Heaney pulls off a magnificent translation — his introduction is worth reading on its own for its discussion of language and the role the legendary story played in the development of Nordic and ultimately Anglo-Saxon literature. This is a creepy campfire story the told around the peat fire to freak out the kids — a Dark Ages version of Three-Fingered Willy — and is well worth a good read. It’s not every day one of the touchstones of modern literature gets translated by a Nobel Prize winner in Literature, so go to it and really bum out your seatmate who is reduced to reading the SkyMall catalogue. If you want to know where Tolkien got his inspiration (Tolkien was the critic who “discovered” Beowulf) then this is the source.

Author: David Churbuck

Cape Codder with an itch to write

0 thoughts on “What I’m Reading — Beowulf”

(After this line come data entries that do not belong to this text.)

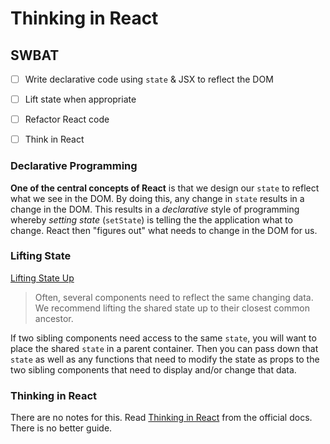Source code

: Thinking in React
=================

## SWBAT

- [ ] Write declarative code using `state` & JSX to reflect the DOM
- [ ] Lift state when appropriate
- [ ] Refactor React code
- [ ] Think in React


### Declarative Programming

**One of the central concepts of React** is that we design our `state` to reflect what we see in the DOM. By doing this, any change in `state` results in a change in the DOM. This results in a _declarative_ style of programming whereby _setting state_ (`setState`) is telling the the application what to change. React then "figures out" what needs to change in the DOM for us.

### Lifting State

[Lifting State Up](https://reactjs.org/docs/lifting-state-up.html)

> Often, several components need to reflect the same changing data. We recommend lifting the shared state up to their closest common ancestor.

If two sibling components need access to the same `state`, you will want to place the shared `state` in a parent container. Then you can pass down that `state` as well as any functions that need to modify the state as props to the two sibling components that need to display and/or change that data.

### Thinking in React

There are no notes for this. Read [Thinking in React](https://reactjs.org/docs/thinking-in-react.html) from the official docs. There is no better guide.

  1. It is a book I had wanted to read for some time. I regret to say that my facination with the subject was a result of seeing a mediocre film called the 13th warrior back in ’99. There have since been more recent films on the subject as well as an upcoming film called “Beowulf” due out this year. I hope to read the book before the new movie comes out as I am sure to see it and movies seldom due the books justice.

    Happy reading.

  2. It was thank to Tolkien I discovered Beowulf, although I only got it in spanish, I need to read it in english, we’ll see if I get a grab on this translation sometime (There’s a translation by Tolkien, who was a philologist and had a deep love for ancient languages). I have a very “Scottish” friend who says Tolkien had to invent a Mythology for the English, since they only had King Arthur and Beowulf

  3. I recall we studied Beowulf in school and the format for the Anglo Saxon boast. We each had to write a contemporary boast.

    Perhaps that might be a minor journalistic amusement if you were so inclined….

  4. Hmm. The boast…. yes, I will cite some examples. There are definitely some good Beowulf smackdowns delivered at the expense of the Danes.

  5. And all this time I thought it was the bad-ass Wikings who needed something to put even more fear in the eyes of Irish monks who kept the tale rolling along

    Beowulf — not to be confused with the Beo product line from DK company B&O, was written about the time of good blueberry eater, King Harold. Later claim to fame, besides ridding the Danish kingdom of Pagan badness, was a short-range technology he came up with in 974, called Bluetooth. King Harold, Bluetooth was his name, the unifier of all things Scandinavian and, if he were still around, he might even be able to get my Treo to sync with my X60.

    The Viking concept of domination was cool. Go, beat their asses with shallow bottom boats (David, your realm) up the river where they don’t expect it; nail some broads; bring some others home, especially red-headed Irish slaves; take some loot; go home to harvest the crops and hang out for the Winter. Come Summer, rinse, repeat.

    Better than this whole, plant my flag, this is now mine, I own it stuff

    As long as you’re not reading Finnigan’s Wake. I once took a class on 10 PAGES of that book. 4 months on 10 pages. I was stull freaking clueless…

  6. 10 pages? In the original whatever-you-call-it tongue?
    I can’t believe Heaney translated it. Then again, he has a Nobel in Literature and I do not.